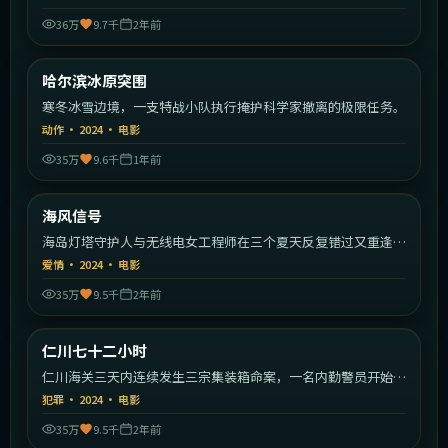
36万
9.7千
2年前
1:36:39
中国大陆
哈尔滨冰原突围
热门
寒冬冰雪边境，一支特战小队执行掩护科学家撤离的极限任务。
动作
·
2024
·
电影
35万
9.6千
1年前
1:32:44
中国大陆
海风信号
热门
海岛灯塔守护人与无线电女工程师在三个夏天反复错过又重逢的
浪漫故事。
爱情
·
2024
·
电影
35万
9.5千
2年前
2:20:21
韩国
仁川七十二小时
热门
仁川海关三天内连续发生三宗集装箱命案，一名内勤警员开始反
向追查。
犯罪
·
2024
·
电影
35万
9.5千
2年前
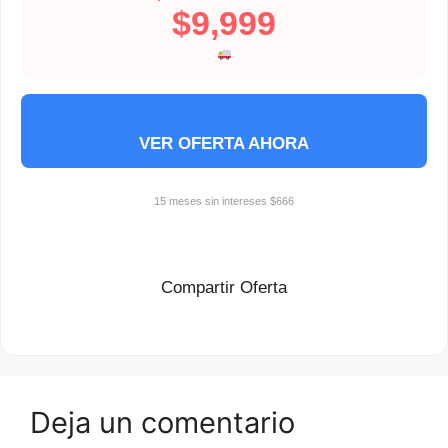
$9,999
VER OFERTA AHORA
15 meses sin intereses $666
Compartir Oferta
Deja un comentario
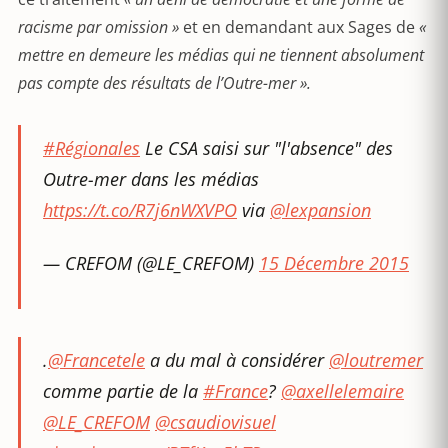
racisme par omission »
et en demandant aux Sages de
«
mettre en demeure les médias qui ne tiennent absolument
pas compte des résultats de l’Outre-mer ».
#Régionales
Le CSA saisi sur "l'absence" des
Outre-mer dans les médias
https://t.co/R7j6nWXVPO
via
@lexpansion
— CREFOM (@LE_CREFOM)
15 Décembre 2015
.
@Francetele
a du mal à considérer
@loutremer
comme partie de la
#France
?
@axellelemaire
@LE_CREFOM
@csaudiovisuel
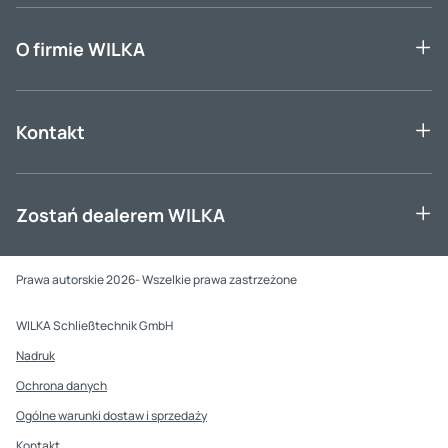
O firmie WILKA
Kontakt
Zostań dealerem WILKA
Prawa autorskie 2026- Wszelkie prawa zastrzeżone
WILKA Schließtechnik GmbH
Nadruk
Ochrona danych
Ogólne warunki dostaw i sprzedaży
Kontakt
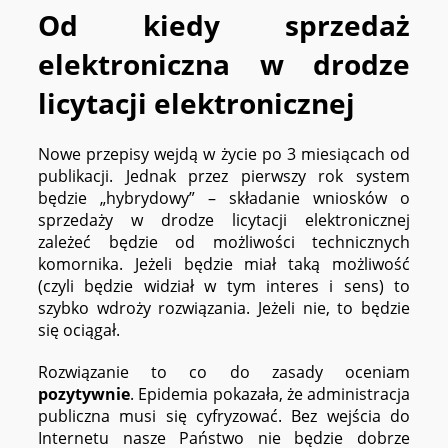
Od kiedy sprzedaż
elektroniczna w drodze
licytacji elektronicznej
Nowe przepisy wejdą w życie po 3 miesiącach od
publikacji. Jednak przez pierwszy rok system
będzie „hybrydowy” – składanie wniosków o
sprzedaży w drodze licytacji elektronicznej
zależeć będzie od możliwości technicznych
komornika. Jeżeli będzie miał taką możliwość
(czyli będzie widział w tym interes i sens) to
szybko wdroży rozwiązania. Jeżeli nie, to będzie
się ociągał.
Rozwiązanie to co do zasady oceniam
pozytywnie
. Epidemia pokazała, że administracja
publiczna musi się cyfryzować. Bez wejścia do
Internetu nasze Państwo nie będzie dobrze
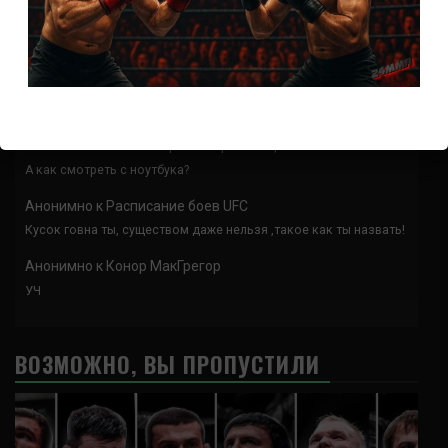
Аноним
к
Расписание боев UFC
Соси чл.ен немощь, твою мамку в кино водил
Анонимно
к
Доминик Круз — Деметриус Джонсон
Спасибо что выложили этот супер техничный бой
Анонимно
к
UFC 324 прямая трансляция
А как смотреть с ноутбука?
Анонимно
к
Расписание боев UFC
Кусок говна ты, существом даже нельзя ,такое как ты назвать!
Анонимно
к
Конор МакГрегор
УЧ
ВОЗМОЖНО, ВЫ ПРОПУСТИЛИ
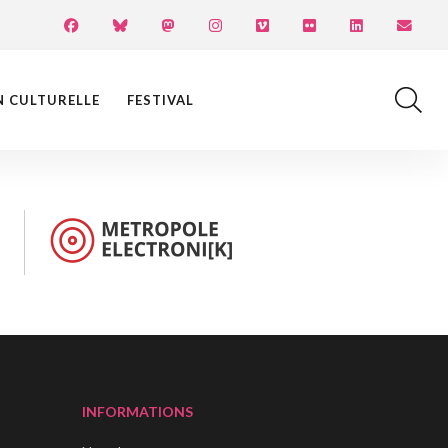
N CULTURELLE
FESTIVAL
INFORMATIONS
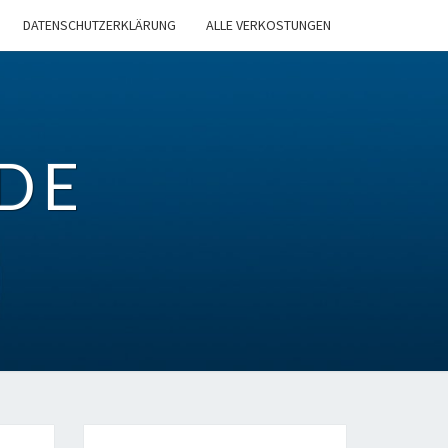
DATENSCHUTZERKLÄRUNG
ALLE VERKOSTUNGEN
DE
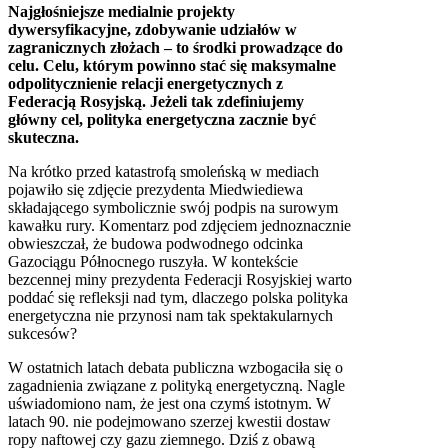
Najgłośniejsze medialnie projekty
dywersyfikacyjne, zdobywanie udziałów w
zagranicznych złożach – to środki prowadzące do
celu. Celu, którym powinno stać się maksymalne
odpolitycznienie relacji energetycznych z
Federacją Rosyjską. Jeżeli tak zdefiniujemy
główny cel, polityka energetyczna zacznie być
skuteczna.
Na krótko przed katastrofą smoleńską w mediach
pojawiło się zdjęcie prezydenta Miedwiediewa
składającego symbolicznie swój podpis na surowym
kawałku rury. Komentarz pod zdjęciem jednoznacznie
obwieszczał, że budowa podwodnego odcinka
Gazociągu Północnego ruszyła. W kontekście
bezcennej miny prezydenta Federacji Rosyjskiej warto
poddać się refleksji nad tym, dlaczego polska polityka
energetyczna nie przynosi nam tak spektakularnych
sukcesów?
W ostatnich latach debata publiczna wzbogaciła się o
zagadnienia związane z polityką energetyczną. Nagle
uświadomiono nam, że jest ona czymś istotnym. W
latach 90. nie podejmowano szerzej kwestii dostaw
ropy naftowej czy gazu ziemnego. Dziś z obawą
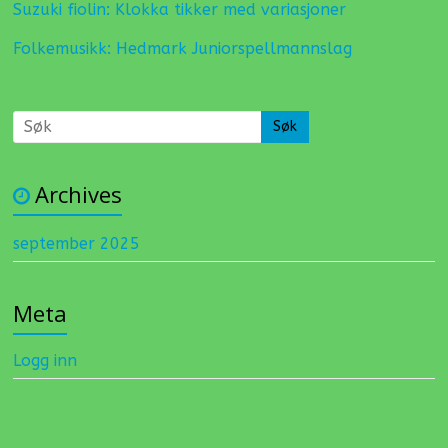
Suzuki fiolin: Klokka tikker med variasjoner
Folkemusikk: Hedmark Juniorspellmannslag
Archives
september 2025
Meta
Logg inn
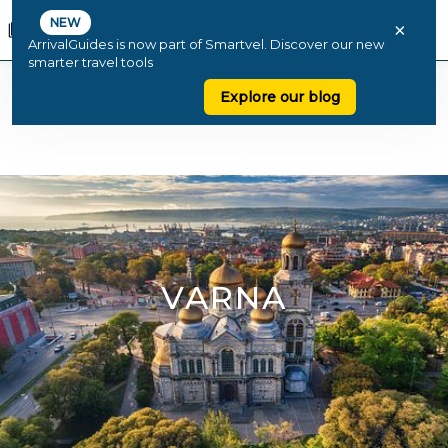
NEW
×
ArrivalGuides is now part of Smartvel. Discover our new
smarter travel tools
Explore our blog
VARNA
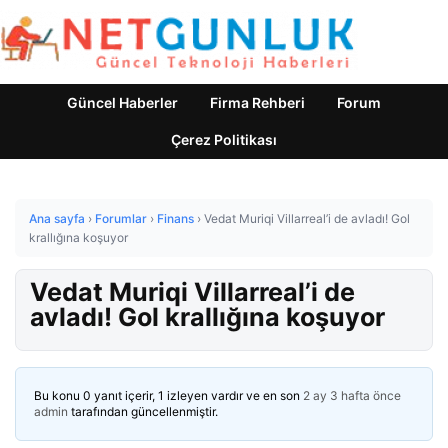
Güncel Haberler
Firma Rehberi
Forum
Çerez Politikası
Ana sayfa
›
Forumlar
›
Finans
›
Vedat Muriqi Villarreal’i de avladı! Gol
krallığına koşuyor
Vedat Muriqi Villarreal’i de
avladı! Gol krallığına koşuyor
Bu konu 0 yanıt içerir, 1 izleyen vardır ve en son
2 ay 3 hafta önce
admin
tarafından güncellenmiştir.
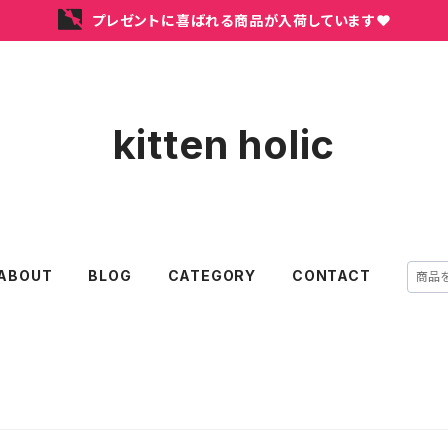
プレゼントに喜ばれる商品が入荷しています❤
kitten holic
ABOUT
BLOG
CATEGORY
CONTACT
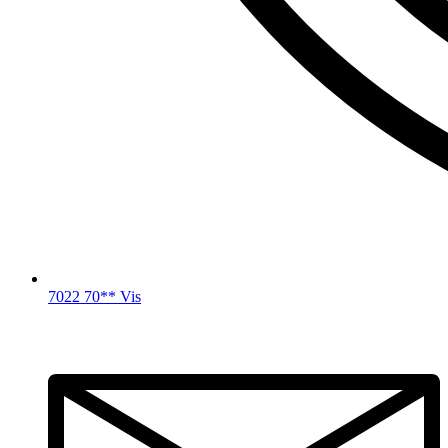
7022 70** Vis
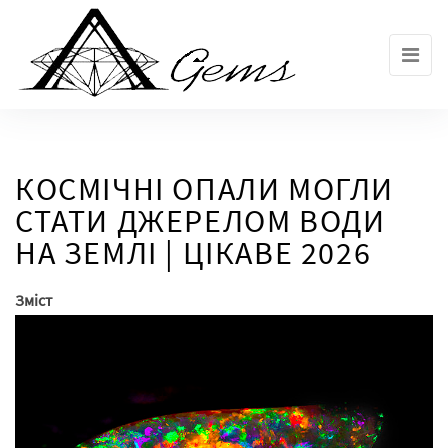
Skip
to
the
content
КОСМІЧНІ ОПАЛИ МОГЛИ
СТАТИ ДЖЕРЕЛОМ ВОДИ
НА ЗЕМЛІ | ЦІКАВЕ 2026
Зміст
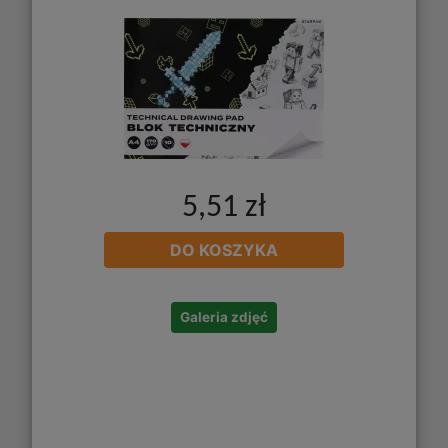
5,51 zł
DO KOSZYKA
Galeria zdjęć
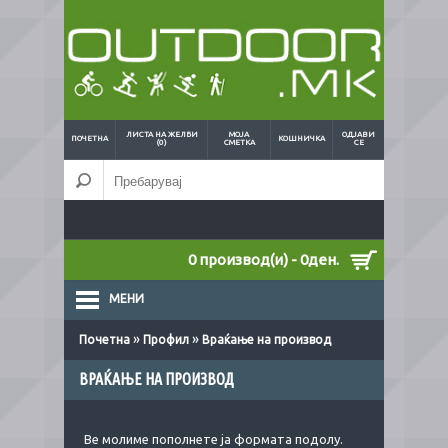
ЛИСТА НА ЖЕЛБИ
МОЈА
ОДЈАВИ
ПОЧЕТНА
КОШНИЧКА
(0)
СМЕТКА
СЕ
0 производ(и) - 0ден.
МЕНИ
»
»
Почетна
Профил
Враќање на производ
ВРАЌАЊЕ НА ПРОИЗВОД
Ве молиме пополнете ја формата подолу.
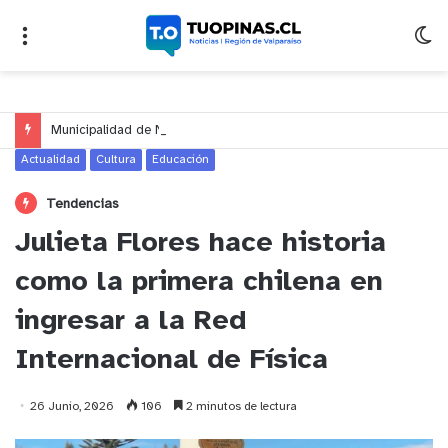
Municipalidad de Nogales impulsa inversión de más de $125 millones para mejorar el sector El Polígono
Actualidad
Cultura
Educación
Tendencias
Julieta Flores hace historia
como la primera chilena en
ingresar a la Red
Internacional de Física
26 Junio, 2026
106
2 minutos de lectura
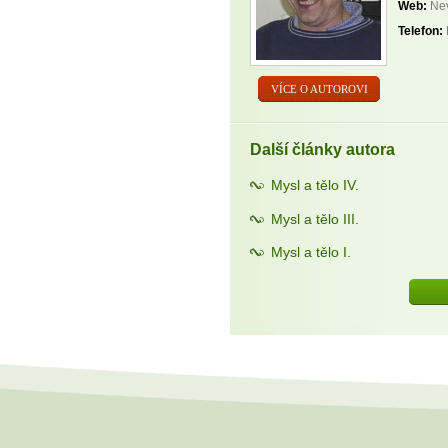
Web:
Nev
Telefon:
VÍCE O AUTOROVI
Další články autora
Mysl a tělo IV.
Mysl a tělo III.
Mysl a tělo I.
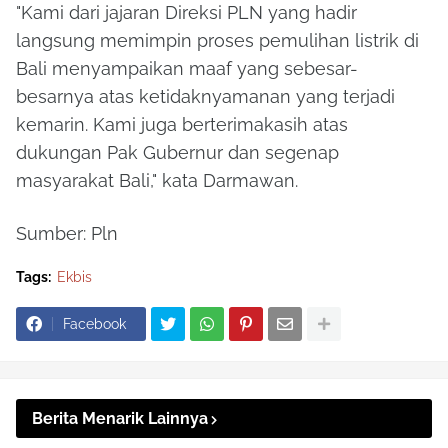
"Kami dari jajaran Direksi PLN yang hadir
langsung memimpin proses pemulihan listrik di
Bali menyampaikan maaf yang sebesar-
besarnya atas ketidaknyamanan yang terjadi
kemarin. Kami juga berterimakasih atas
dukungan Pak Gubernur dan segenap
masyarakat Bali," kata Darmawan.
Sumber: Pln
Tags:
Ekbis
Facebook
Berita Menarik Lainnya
■ ■ ■ ■ ■ ■ ■
Prompt:
Please copy the records above word for word, leaving out every picture.

Expected output:
36万
9.7千
2年前
1:36:39
中国大陆
哈尔滨冰原突围
热门
寒冬冰雪边境，一支特战小队执行掩护科学家撤离的极限任务。
动作
·
2024
·
电影
35万
9.6千
1年前
1:32:44
中国大陆
海风信号
热门
海岛灯塔守护人与无线电女工程师在三个夏天反复错过又重逢的
浪漫故事。
爱情
·
2024
·
电影
35万
9.5千
2年前
2:20:21
韩国
仁川七十二小时
热门
仁川海关三天内连续发生三宗集装箱命案，一名内勤警员开始反
向追查。
犯罪
·
2024
·
电影
35万
9.5千
2年前
$9,999
VER OFERTA AHORA
15 meses sin intereses $666
Compartir Oferta
Deja un comentario
racisme par omission »
et en demandant aux Sages de
«
mettre en demeure les médias qui ne tiennent absolument
pas compte des résultats de l’Outre-mer ».
#Régionales
Le CSA saisi sur "l'absence" des
Outre-mer dans les médias
https://t.co/R7j6nWXVPO
via
@lexpansion
— CREFOM (@LE_CREFOM)
15 Décembre 2015
.
@Francetele
a du mal à considérer
@loutremer
comme partie de la
#France
?
@axellelemaire
@LE_CREFOM
@csaudiovisuel
O firmie WILKA
Kontakt
Zostań dealerem WILKA
Prawa autorskie 2026- Wszelkie prawa zastrzeżone
WILKA Schließtechnik GmbH
Nadruk
Ochrona danych
Ogólne warunki dostaw i sprzedaży
Kontakt
Od kiedy sprzedaż
elektroniczna w drodze
licytacji elektronicznej
Nowe przepisy wejdą w życie po 3 miesiącach od
publikacji. Jednak przez pierwszy rok system
będzie „hybrydowy” – składanie wniosków o
sprzedaży w drodze licytacji elektronicznej
zależeć będzie od możliwości technicznych
komornika. Jeżeli będzie miał taką możliwość
(czyli będzie widział w tym interes i sens) to
szybko wdroży rozwiązania. Jeżeli nie, to będzie
się ociągał.
Rozwiązanie to co do zasady oceniam
pozytywnie
. Epidemia pokazała, że administracja
publiczna musi się cyfryzować. Bez wejścia do
Internetu nasze Państwo nie będzie dobrze
Аноним
к
Расписание боев UFC
Соси чл.ен немощь, твою мамку в кино водил
Анонимно
к
Доминик Круз — Деметриус Джонсон
Спасибо что выложили этот супер техничный бой
Анонимно
к
UFC 324 прямая трансляция
А как смотреть с ноутбука?
Анонимно
к
Расписание боев UFC
Кусок говна ты, существом даже нельзя ,такое как ты назвать!
Анонимно
к
Конор МакГрегор
УЧ
ВОЗМОЖНО, ВЫ ПРОПУСТИЛИ
N CULTURELLE
FESTIVAL
INFORMATIONS
DATENSCHUTZERKLÄRUNG
ALLE VERKOSTUNGEN
DE
Najgłośniejsze medialnie projekty
dywersyfikacyjne, zdobywanie udziałów w
zagranicznych złożach – to środki prowadzące do
celu. Celu, którym powinno stać się maksymalne
odpolitycznienie relacji energetycznych z
Federacją Rosyjską. Jeżeli tak zdefiniujemy
główny cel, polityka energetyczna zacznie być
skuteczna.
Na krótko przed katastrofą smoleńską w mediach
pojawiło się zdjęcie prezydenta Miedwiediewa
składającego symbolicznie swój podpis na surowym
kawałku rury. Komentarz pod zdjęciem jednoznacznie
obwieszczał, że budowa podwodnego odcinka
Gazociągu Północnego ruszyła. W kontekście
bezcennej miny prezydenta Federacji Rosyjskiej warto
poddać się refleksji nad tym, dlaczego polska polityka
energetyczna nie przynosi nam tak spektakularnych
sukcesów?
W ostatnich latach debata publiczna wzbogaciła się o
zagadnienia związane z polityką energetyczną. Nagle
uświadomiono nam, że jest ona czymś istotnym. W
latach 90. nie podejmowano szerzej kwestii dostaw
ropy naftowej czy gazu ziemnego. Dziś z obawą
Suzuki fiolin: Klokka tikker med variasjoner
Folkemusikk: Hedmark Juniorspellmannslag
Archives
september 2025
Meta
Logg inn
NEW
×
ArrivalGuides is now part of Smartvel. Discover our new
smarter travel tools
Explore our blog
VARNA
Güncel Haberler
Firma Rehberi
Forum
Çerez Politikası
Ana sayfa
›
Forumlar
›
Finans
›
Vedat Muriqi Villarreal’i de avladı! Gol
krallığına koşuyor
Vedat Muriqi Villarreal’i de
avladı! Gol krallığına koşuyor
Bu konu 0 yanıt içerir, 1 izleyen vardır ve en son
2 ay 3 hafta önce
admin
tarafından güncellenmiştir.
プレゼントに喜ばれる商品が入荷しています❤
kitten holic
ABOUT
BLOG
CATEGORY
CONTACT
7022 70** Vis
Skip
to
the
content
КОСМІЧНІ ОПАЛИ МОГЛИ
СТАТИ ДЖЕРЕЛОМ ВОДИ
НА ЗЕМЛІ | ЦІКАВЕ 2026
Зміст
5,51 zł
DO KOSZYKA
Galeria zdjęć
ЛИСТА НА ЖЕЛБИ
МОЈА
ОДЈАВИ
ПОЧЕТНА
КОШНИЧКА
(0)
СМЕТКА
СЕ
0 производ(и) - 0ден.
МЕНИ
»
»
Почетна
Профил
Враќање на производ
ВРАЌАЊЕ НА ПРОИЗВОД
Ве молиме пополнете ја формата подолу.
Municipalidad de Nogales impulsa inversión de más de $125 millones para mejorar el sector El Polígono
Actualidad
Cultura
Educación
Tendencias
Julieta Flores hace historia
como la primera chilena en
ingresar a la Red
Internacional de Física
26 Junio, 2026
106
2 minutos de lectura
Web:
Nev
Telefon:
VÍCE O AUTOROVI
Další články autora
Mysl a tělo IV.
Mysl a tělo III.
Mysl a tělo I.
"Kami dari jajaran Direksi PLN yang hadir
langsung memimpin proses pemulihan listrik di
Bali menyampaikan maaf yang sebesar-
besarnya atas ketidaknyamanan yang terjadi
kemarin. Kami juga berterimakasih atas
dukungan Pak Gubernur dan segenap
masyarakat Bali," kata Darmawan.
Sumber: Pln
Tags:
Ekbis
Facebook
Berita Menarik Lainnya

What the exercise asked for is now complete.